Le virage vers l’électrique
Ces différents éléments interviennent dans un contexte de révolution dans le secteur automobile avec le passage de la propulsion thermique à l’électrique. En 2025, la production mondiale de voitures devrait s’établir à 92 millions d’unités. Le nombre de voitures électriques produites dans le monde devrait atteindre 20% de part de marché soit 14 points de plus que ce qu’en 2020. Dans le même temps, la part de production de véhicules thermiques sera de 52%, contre 87% en 2020. Et cette différence, continue le directeur de PWC, sera encore plus criante pour le marché européen. La part des véhicules électriques à batterie atteindra 26% contre 35% pour les véhicules thermiques.
En Europe, 1,1 M de voitures électriques produites
En 2021, la part des véhicules non électriques demeure largement majoritaire avec 94% du marché dans le monde. Les véhicules à batteries ne représentent que 6% du marché. Deux marchés émergent dans cette tendance de transformation : l’Europe produit 8% de véhicules à batteries soit 1,1 millions de véhicules produits. En Chine, la proportion de véhicules électriques produit atteint 12% soit 2,8 millions d’unités.
La part de l’électrique atteindra 59% en 2035
Les différents scénarios prévus par PWC estiment, qu’en 2035, il sera produit 112,3 millions de véhicules dans le monde. La part de marché des véhicules à batterie atteindra 59%, soit 66,2 millions de véhicules. L’Europe produira 17,3% de ce volume avec 19,5 millions de véhicules. Sur le vieux continent, 93% de la production automobile sera consacrée aux véhicules électriques, soit 1,8 millions d’automobiles. En Chine, la production automobile devrait atteindre 38,9 millions d’unités dont 73% sera composée de modèles électriques, soit 28,4 millions de véhicules.

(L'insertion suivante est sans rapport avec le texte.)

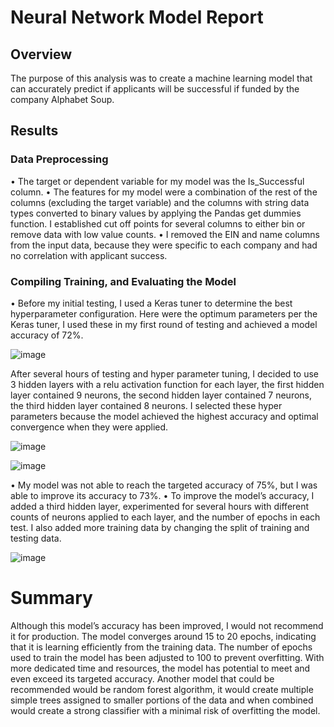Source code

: # Neural Network Model Report

## Overview
The purpose of this analysis was to create a machine learning model that can accurately predict if applicants will be successful if funded by the company Alphabet Soup.

## Results

### Data Preprocessing 
•	The target or dependent variable for my model was the Is_Successful column.
•	The features for my model were a combination of the rest of the columns (excluding the target variable) and the columns with string data types converted to binary values by applying the Pandas get dummies function. I established cut off points for several columns to either bin or remove data with low value counts.
•	I removed the EIN and name columns from the input data, because they were specific to each company and had no correlation with applicant success.

### Compiling Training, and Evaluating the Model
•	Before my initial testing, I used a Keras tuner to determine the best hyperparameter configuration. Here were the optimum parameters per the Keras tuner, I used these in my first round of testing and achieved a model accuracy of 72%.

![image](https://github.com/TZDSGeek/Deep-Learning-Challenge/assets/137857956/781c5e48-a163-4787-a415-516797377d87)

After several hours of testing and hyper parameter tuning, I decided to use 3 hidden layers with a relu activation function for each layer, the first hidden layer contained 9 neurons, the second hidden layer contained 7 neurons, the third hidden layer contained 8 neurons. I selected these hyper parameters because the model achieved the highest accuracy and optimal convergence when they were applied. 

![image](https://github.com/TZDSGeek/Deep-Learning-Challenge/assets/137857956/d368d2ce-da54-4273-b73a-e614960b9c90)

![image](https://github.com/TZDSGeek/Deep-Learning-Challenge/assets/137857956/92579ae7-419a-451e-a1f0-ad63434b05b0)

•	My model was not able to reach the targeted accuracy of 75%, but I was able to improve its accuracy to 73%.
•	To improve the model’s accuracy, I added a third hidden layer, experimented for several hours with different counts of neurons applied to each layer, and the number of epochs in each test. I also added more training data by changing the split of training and testing data.

![image](https://github.com/TZDSGeek/Deep-Learning-Challenge/assets/137857956/1051a0e5-8e70-4c5e-832d-2b4cc908c75d)

# Summary
Although this model’s accuracy has been improved, I would not recommend it for production. The model converges around 15 to 20 epochs, indicating that it is learning efficiently from the training data. The number of epochs used to train the model has been adjusted to 100 to prevent overfitting. With more dedicated time and resources, the model has potential to meet and even exceed its targeted accuracy. Another model that could be recommended would be random forest algorithm, it would create multiple simple trees assigned to smaller portions of the data and when combined would create a strong classifier with a minimal risk of overfitting the model.
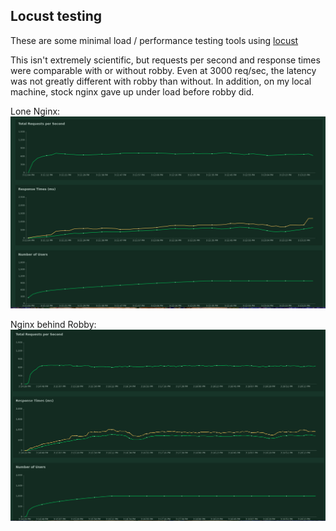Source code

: ## Locust testing

These are some minimal load / performance testing tools using [locust](https://locust.io/)

This isn't extremely scientific, but requests per second and response times were comparable
with or without robby. Even at 3000 req/sec, the latency was not greatly different with robby
than without. In addition, on my local machine, stock nginx gave up under load before robby did.

Lone Nginx:
![](nginx-alone.png)

Nginx behind Robby:
![](nginx-robby.png)

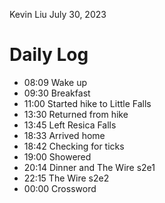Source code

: Kevin Liu
July 30, 2023

# Daily Log
- 08:09 Wake up
- 09:30 Breakfast
- 11:00 Started hike to Little Falls
- 13:30 Returned from hike
- 13:45 Left Resica Falls
- 18:33 Arrived home
- 18:42 Checking for ticks
- 19:00 Showered
- 20:14 Dinner and The Wire s2e1
- 22:15 The Wire s2e2
- 00:00 Crossword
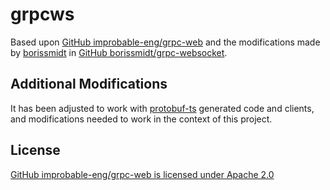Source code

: # grpcws

Based upon [GitHub improbable-eng/grpc-web](https://github.com/improbable-eng/grpc-web/tree/master/client/grpc-web) and the modifications made by [borissmidt](https://github.com/borissmidt) in [GitHub borissmidt/grpc-websocket](https://github.com/borissmidt/grpc-websocket/tree/master/client/grpc-web).

## Additional Modifications

It has been adjusted to work with [protobuf-ts](https://github.com/timostamm/protobuf-ts) generated code and clients, and modifications needed to work in the context of this project.

## License

[GitHub improbable-eng/grpc-web is licensed under Apache 2.0](https://github.com/improbable-eng/grpc-web/blob/master/LICENSE.txt)
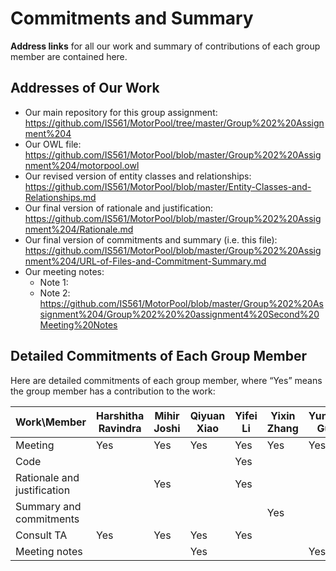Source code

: # Commitments and Summary

__Address links__ for all our work and summary of contributions of each group member are contained here. 

## Addresses of Our Work
- Our main repository for this group assignment: https://github.com/IS561/MotorPool/tree/master/Group%202%20Assignment%204
- Our OWL file: https://github.com/IS561/MotorPool/blob/master/Group%202%20Assignment%204/motorpool.owl
- Our revised version of entity classes and relationships: https://github.com/IS561/MotorPool/blob/master/Entity-Classes-and-Relationships.md
- Our final version of rationale and justification: https://github.com/IS561/MotorPool/blob/master/Group%202%20Assignment%204/Rationale.md
- Our final version of commitments and summary (i.e. this file): https://github.com/IS561/MotorPool/blob/master/Group%202%20Assignment%204/URL-of-Files-and-Commitment-Summary.md
- Our meeting notes: 
	- Note 1: 
	- Note 2: https://github.com/IS561/MotorPool/blob/master/Group%202%20Assignment%204/Group%202%20%20assignment4%20Second%20Meeting%20Notes 

## Detailed Commitments of Each Group Member
Here are detailed commitments of each group member, where “Yes” means the group member has a contribution to the work:

| Work\Member | Harshitha Ravindra | Mihir Joshi | Qiyuan Xiao | Yifei Li | Yixin Zhang | Yunya Gu |
| ----------- | ------------------ | ----------- | ----------- | -------- | ----------- | -------- | 
| Meeting | Yes | Yes | Yes | Yes | Yes | Yes |
| Code |  |   |   | Yes |   |   |
| Rationale and justification|   | Yes | | Yes | |   |
| Summary and commitments|    |   |   |   | Yes |   | 
| Consult TA | Yes | Yes | Yes | Yes |  |  |
| Meeting notes |   |   | Yes | | | Yes |
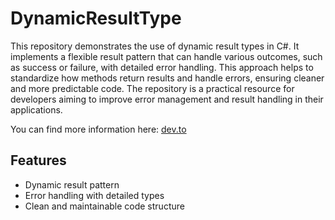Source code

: # DynamicResultType

This repository demonstrates the use of dynamic result types in C#. It implements a flexible result pattern that can handle various outcomes, such as success or failure, with detailed error handling. This approach helps to standardize how methods return results and handle errors, ensuring cleaner and more predictable code. The repository is a practical resource for developers aiming to improve error management and result handling in their applications.

You can find more information here:
[dev.to](https://dev.to/ben-witt/result-pattern-5290)

## Features
- Dynamic result pattern
- Error handling with detailed types
- Clean and maintainable code structure
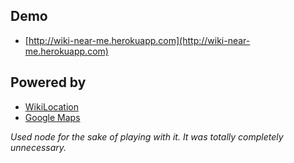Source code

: ## Demo
* [http://wiki-near-me.herokuapp.com](http://wiki-near-me.herokuapp.com)

## Powered by
* [WikiLocation](http://wikilocation.org/)
* [Google Maps](https://developers.google.com/maps/documentation/javascript/reference)


*Used node for the sake of playing with it. It was totally completely unnecessary.*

Le poids de la Chine grandissant
Les perspectives de développement du marché automobile démontrent que le poids de la Chine sera grandissant dans les prochaines années. En 2020, la Chine a produit 45 000 véhicules. En 2022, elle devrait en produire 395 000 dont 38% le sont par des constructeurs chinois. En 2025, PWC estime que la production chinoise atteindra 792 000 unités dont 51% par des Chinois, 42% par des Européens, le solde par des constructeurs venant d’autres continents.
La production de véhicule en Chine pour l’Europe multipliée par huit
Et cette production n’est pas uniquement destinée au marché local chinois. Ainsi, Tesla prévoit de vendre, en Europe, 139 000 véhicules qui auront été construits en Chine. Les constructeurs européens utilisent la production chinoise comme un hub pour alimenter les marchés mondiaux, notamment pour les véhicules électriques. Ainsi, 35 000 unités produites en Chine par des Européens sont partis vers l’Europe en 2021. En 2025, ce chiffre atteindra 284 000 selon PWC, soit huit fois plus. En 2030, la part de marché des véhicules produits en Chine et vendue sur le marché européen atteindra 5,1% estime le consultant.
Les nouveaux paradigmes de la logistique
Ce virage dans la production et le sourcing des véhicules aura des effets lourds sur tous les maillons de la chaîne logistique. D’une part, l’acheminement de véhicules depuis l’Extrême-Orient vers l’Europe nécessitera des capacités maritimes étendues. De plus, il faut déjà prévoir, à un terme de cinq ans, d’augmenter les capacités de réception dans les ports. Enfin, les dessertes terrestres devront s’adapter à ces nouveaux paradigmes.